Element and region data:
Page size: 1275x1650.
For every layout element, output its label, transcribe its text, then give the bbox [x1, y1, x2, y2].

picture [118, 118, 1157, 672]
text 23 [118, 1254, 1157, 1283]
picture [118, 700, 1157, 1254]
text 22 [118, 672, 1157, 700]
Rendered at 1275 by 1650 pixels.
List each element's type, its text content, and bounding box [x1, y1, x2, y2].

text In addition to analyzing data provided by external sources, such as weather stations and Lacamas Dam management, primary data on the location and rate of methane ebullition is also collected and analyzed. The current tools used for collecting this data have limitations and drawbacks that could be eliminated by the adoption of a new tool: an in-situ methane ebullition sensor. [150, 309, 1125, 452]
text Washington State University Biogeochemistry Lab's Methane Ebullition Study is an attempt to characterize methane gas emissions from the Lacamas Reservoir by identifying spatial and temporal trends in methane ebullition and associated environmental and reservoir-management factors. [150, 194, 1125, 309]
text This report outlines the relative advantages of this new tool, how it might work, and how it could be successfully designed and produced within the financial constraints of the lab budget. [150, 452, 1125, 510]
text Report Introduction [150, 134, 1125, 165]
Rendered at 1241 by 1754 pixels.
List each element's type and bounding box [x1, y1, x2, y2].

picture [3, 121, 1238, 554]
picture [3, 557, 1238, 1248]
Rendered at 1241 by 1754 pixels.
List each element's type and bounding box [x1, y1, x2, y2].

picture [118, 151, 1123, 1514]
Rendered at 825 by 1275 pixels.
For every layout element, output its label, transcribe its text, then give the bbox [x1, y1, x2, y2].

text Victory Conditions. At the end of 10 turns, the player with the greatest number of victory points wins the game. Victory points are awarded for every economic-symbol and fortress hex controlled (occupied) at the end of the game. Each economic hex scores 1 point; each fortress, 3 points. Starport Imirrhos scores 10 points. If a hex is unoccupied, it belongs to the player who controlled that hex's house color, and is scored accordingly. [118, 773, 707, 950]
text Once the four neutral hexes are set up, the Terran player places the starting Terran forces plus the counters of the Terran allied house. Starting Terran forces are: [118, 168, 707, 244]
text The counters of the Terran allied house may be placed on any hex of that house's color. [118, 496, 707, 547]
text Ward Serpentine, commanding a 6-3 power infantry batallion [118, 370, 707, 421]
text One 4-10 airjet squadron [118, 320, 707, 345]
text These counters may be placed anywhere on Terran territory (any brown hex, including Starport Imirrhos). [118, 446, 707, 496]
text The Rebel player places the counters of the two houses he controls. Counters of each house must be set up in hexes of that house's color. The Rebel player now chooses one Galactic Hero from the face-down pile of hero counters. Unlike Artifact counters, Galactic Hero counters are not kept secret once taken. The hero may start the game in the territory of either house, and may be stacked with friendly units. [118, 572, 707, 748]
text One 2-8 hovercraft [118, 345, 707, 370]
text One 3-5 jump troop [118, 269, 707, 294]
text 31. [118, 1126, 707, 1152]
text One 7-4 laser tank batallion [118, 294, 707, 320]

Goal: Reproduce every line of the records above, unchanged and in the same order.

Response to the task:
Page size: 1275x1650.
For every layout element, output its label, transcribe its text, then give the bbox [x1, y1, x2, y2].

picture [118, 118, 1157, 672]
text 23 [118, 1254, 1157, 1283]
picture [118, 700, 1157, 1254]
text 22 [118, 672, 1157, 700]
Rendered at 1275 by 1650 pixels.
List each element's type, its text content, and bounding box [x1, y1, x2, y2].

text In addition to analyzing data provided by external sources, such as weather stations and Lacamas Dam management, primary data on the location and rate of methane ebullition is also collected and analyzed. The current tools used for collecting this data have limitations and drawbacks that could be eliminated by the adoption of a new tool: an in-situ methane ebullition sensor. [150, 309, 1125, 452]
text Washington State University Biogeochemistry Lab's Methane Ebullition Study is an attempt to characterize methane gas emissions from the Lacamas Reservoir by identifying spatial and temporal trends in methane ebullition and associated environmental and reservoir-management factors. [150, 194, 1125, 309]
text This report outlines the relative advantages of this new tool, how it might work, and how it could be successfully designed and produced within the financial constraints of the lab budget. [150, 452, 1125, 510]
text Report Introduction [150, 134, 1125, 165]
Rendered at 1241 by 1754 pixels.
List each element's type and bounding box [x1, y1, x2, y2].

picture [3, 121, 1238, 554]
picture [3, 557, 1238, 1248]
Rendered at 1241 by 1754 pixels.
List each element's type and bounding box [x1, y1, x2, y2].

picture [118, 151, 1123, 1514]
Rendered at 825 by 1275 pixels.
For every layout element, output its label, transcribe its text, then give the bbox [x1, y1, x2, y2].

text Victory Conditions. At the end of 10 turns, the player with the greatest number of victory points wins the game. Victory points are awarded for every economic-symbol and fortress hex controlled (occupied) at the end of the game. Each economic hex scores 1 point; each fortress, 3 points. Starport Imirrhos scores 10 points. If a hex is unoccupied, it belongs to the player who controlled that hex's house color, and is scored accordingly. [118, 773, 707, 950]
text Once the four neutral hexes are set up, the Terran player places the starting Terran forces plus the counters of the Terran allied house. Starting Terran forces are: [118, 168, 707, 244]
text The counters of the Terran allied house may be placed on any hex of that house's color. [118, 496, 707, 547]
text Ward Serpentine, commanding a 6-3 power infantry batallion [118, 370, 707, 421]
text One 4-10 airjet squadron [118, 320, 707, 345]
text These counters may be placed anywhere on Terran territory (any brown hex, including Starport Imirrhos). [118, 446, 707, 496]
text The Rebel player places the counters of the two houses he controls. Counters of each house must be set up in hexes of that house's color. The Rebel player now chooses one Galactic Hero from the face-down pile of hero counters. Unlike Artifact counters, Galactic Hero counters are not kept secret once taken. The hero may start the game in the territory of either house, and may be stacked with friendly units. [118, 572, 707, 748]
text One 2-8 hovercraft [118, 345, 707, 370]
text One 3-5 jump troop [118, 269, 707, 294]
text 31. [118, 1126, 707, 1152]
text One 7-4 laser tank batallion [118, 294, 707, 320]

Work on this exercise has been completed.